Not a lot, if it's just to get started. I started off with the John Hopkins Data Science Specialisation by Coursera, which requires very little math. The course website says: "We also suggest a working knowledge of mathematics up to algebra (neither calculus or linear algebra are required)." The next one, Machine Learning by Andrew Ng / Stanford required some basics of linear algebra, but provided an optional module for those who did not have such a background. This covered matrices and vectors, matrix multiplication, inverse.
So the math isn't really difficult if you just want to cover the basics. I should point out one caveat, however. The Coursera Machine Learning course is really a watered down version of the original CS229 from Stanford, where the math is considerably more involved (just take a look at the review notes on linear algebra, probability, convex optimization, etc. to see what they go into). I took a somewhat similar course, Learning from Data by Caltech/edX (see the math from the slides / notes here) and the math got pretty tough, especially at the later part of the course.

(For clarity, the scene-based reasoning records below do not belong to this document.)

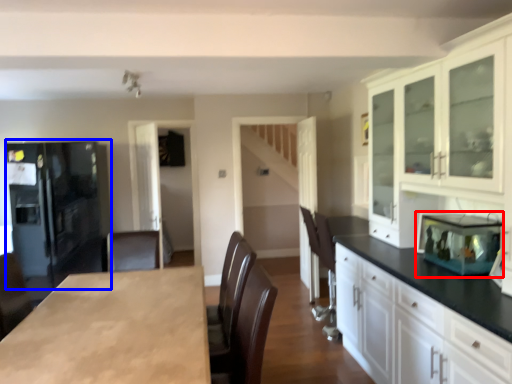
Question: Among these objects, which one is farthest to the camera, appliance (highlighted by a red box) or refrigerator (highlighted by a blue box)?

Choices:
 (A) appliance
 (B) refrigerator

Answer: (B)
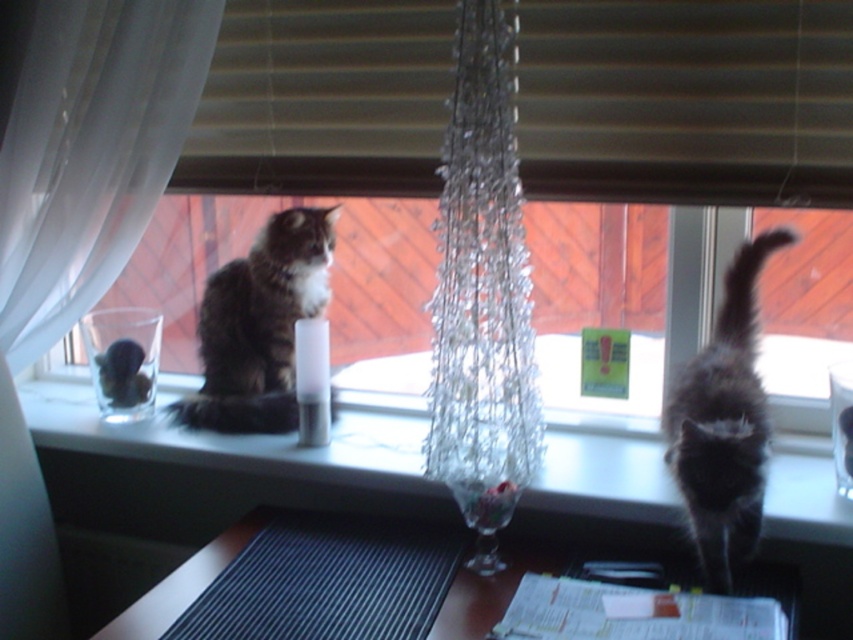
Is white sheer curtain at upper left to the right of wooden table at lower center from the viewer's perspective?

Incorrect, white sheer curtain at upper left is not on the right side of wooden table at lower center.

Which of these two, white sheer curtain at upper left or wooden table at lower center, stands taller?

white sheer curtain at upper left

Between point (148, 92) and point (540, 566), which one is positioned in front?

Point (540, 566) is in front.

The height and width of the screenshot is (640, 853). What are the coordinates of `white sheer curtain at upper left` in the screenshot? It's located at (90, 152).

Does black fluffy cat at right appear over wooden table at lower center?

Indeed, black fluffy cat at right is positioned over wooden table at lower center.

In the scene shown: Who is higher up, black fluffy cat at right or wooden table at lower center?

black fluffy cat at right is higher up.

Locate an element on the screen. The width and height of the screenshot is (853, 640). black fluffy cat at right is located at coordinates (724, 424).

Who is more forward, (642, 26) or (572, 92)?

Positioned in front is point (642, 26).

The width and height of the screenshot is (853, 640). What do you see at coordinates (686, 100) in the screenshot? I see `clear glass candle at center` at bounding box center [686, 100].

This screenshot has height=640, width=853. I want to click on clear glass candle at center, so click(686, 100).

You are a GUI agent. You are given a task and a screenshot of the screen. Output one action in this format:
    pyautogui.click(x=<x>, y=<y>)
    Task: Click on the clear glass candle at center
    
    Given the screenshot: What is the action you would take?
    pyautogui.click(x=686, y=100)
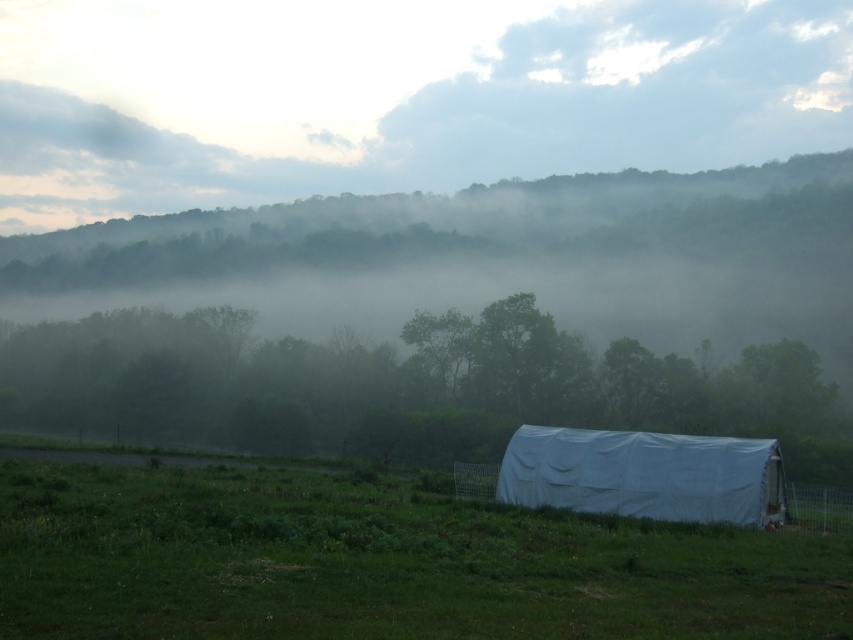
You are standing at the point labeled point (380, 563) in the image. What do you see around you?

You are standing in the green grassy field at lower center, which is part of the serene rural landscape depicted in the image.

You are standing at the edge of the green grassy field at lower center and want to walk towards the white fabric tent at lower center. Which direction should you head?

The white fabric tent at lower center is to the right of the green grassy field at lower center. So you should head to the right.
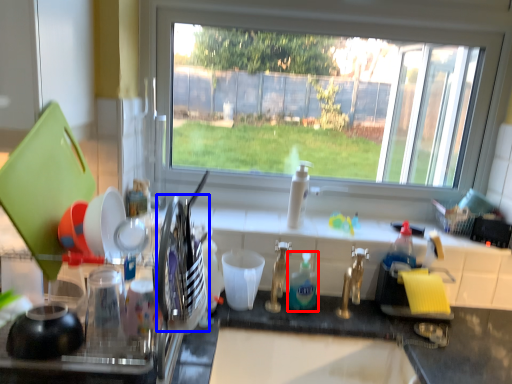
Question: Which object is closer to the camera taking this photo, cleaning product (highlighted by a red box) or tableware (highlighted by a blue box)?

Choices:
 (A) cleaning product
 (B) tableware

Answer: (B)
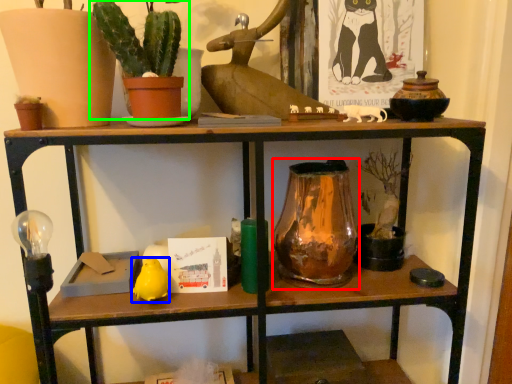
Question: Which object is the closest to the glass vase (highlighted by a red box)? Choose among these: animal (highlighted by a blue box) or houseplant (highlighted by a green box).

Choices:
 (A) animal
 (B) houseplant

Answer: (A)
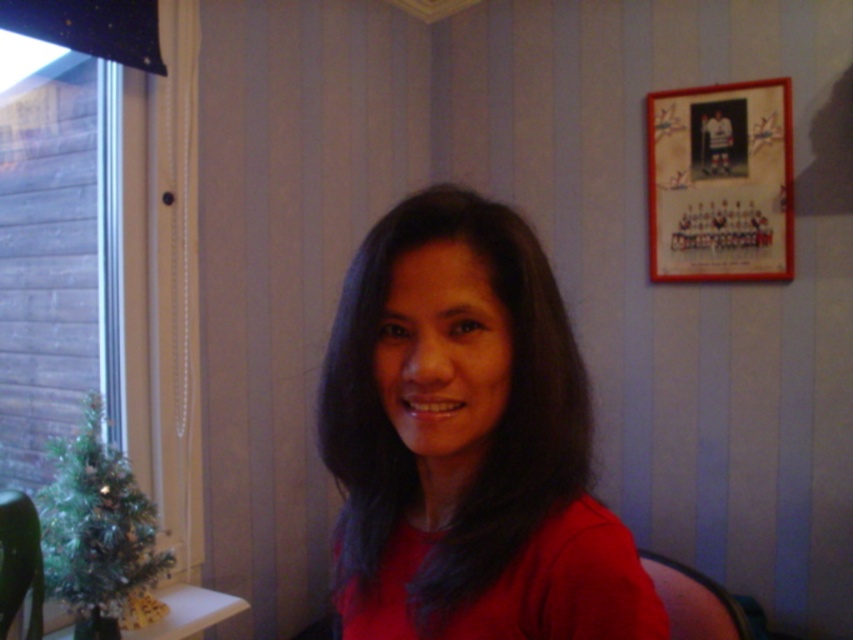
Question: Can you confirm if clear glass window at left is positioned to the left of green glossy table at lower left?

Choices:
 (A) no
 (B) yes

Answer: (B)

Question: Which object is positioned farthest from the clear glass window at left?

Choices:
 (A) matte red shirt at center
 (B) green glossy table at lower left

Answer: (A)

Question: Which point is farther to the camera?

Choices:
 (A) matte red shirt at center
 (B) green glossy table at lower left
 (C) clear glass window at left

Answer: (C)

Question: Which of these objects is positioned closest to the clear glass window at left?

Choices:
 (A) matte red shirt at center
 (B) green glossy table at lower left

Answer: (B)

Question: Does matte red shirt at center have a smaller size compared to clear glass window at left?

Choices:
 (A) yes
 (B) no

Answer: (B)

Question: Is the position of matte red shirt at center more distant than that of green glossy table at lower left?

Choices:
 (A) yes
 (B) no

Answer: (B)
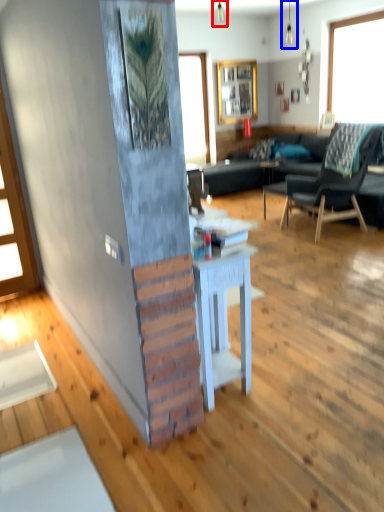
Question: Among these objects, which one is nearest to the camera, lamp (highlighted by a red box) or lamp (highlighted by a blue box)?

Choices:
 (A) lamp
 (B) lamp

Answer: (B)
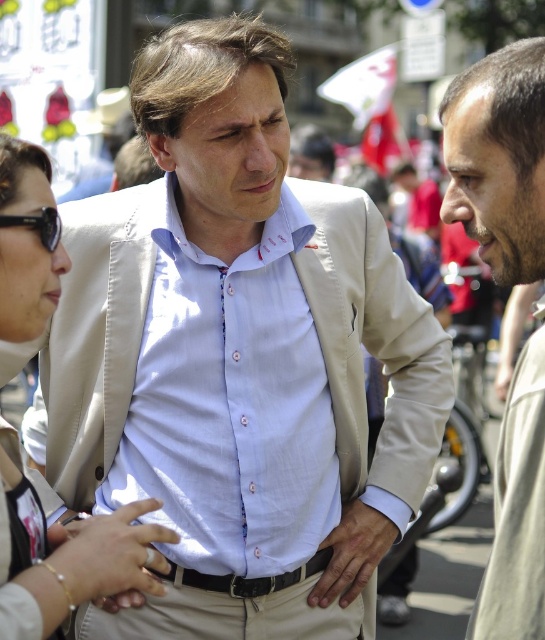
Does light blue cotton shirt at center lie behind matte beige vest at center?

Yes.

Which is behind, point (245, 285) or point (63, 608)?

Positioned behind is point (245, 285).

Who is more distant from viewer, (310, 522) or (147, 579)?

The point (310, 522) is behind.

Locate an element on the screen. The height and width of the screenshot is (640, 545). light blue cotton shirt at center is located at coordinates (229, 403).

Between beige textured jacket at right and gold bracelet at lower left, which one has more height?

beige textured jacket at right

Which is behind, point (479, 179) or point (146, 561)?

The point (479, 179) is more distant.

Image resolution: width=545 pixels, height=640 pixels. Identify the location of beige textured jacket at right. (499, 157).

The height and width of the screenshot is (640, 545). What are the coordinates of `beige textured jacket at right` in the screenshot? It's located at (499, 157).

Does light blue cotton shirt at center appear on the right side of black plastic sunglasses at left?

Indeed, light blue cotton shirt at center is positioned on the right side of black plastic sunglasses at left.

Is the position of light blue cotton shirt at center more distant than that of black plastic sunglasses at left?

Yes, it is.

At what (x,y) coordinates should I click in order to perform the action: click on light blue cotton shirt at center. Please return your answer as a coordinate pair (x, y). Looking at the image, I should click on (229, 403).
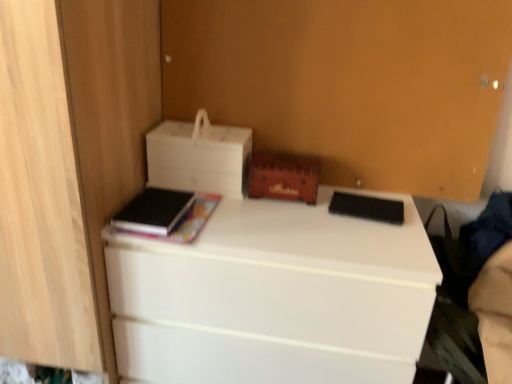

Of course, its possible (and likely) that many parts of data science / machine learning do not require such advanced techniques. In many cases, it may be possible to get away with a "black box" approach - i.e. treat the tool as a black box, and not worry too much about what goes on inside the box. However, out of personal interest, it may be worthwhile to understand a bit more about how such algorithms work. Furthermore, who knows whether at some point in the future, you may run into issues with debugging algorithms that require some deeper sort of fundamental knowledge?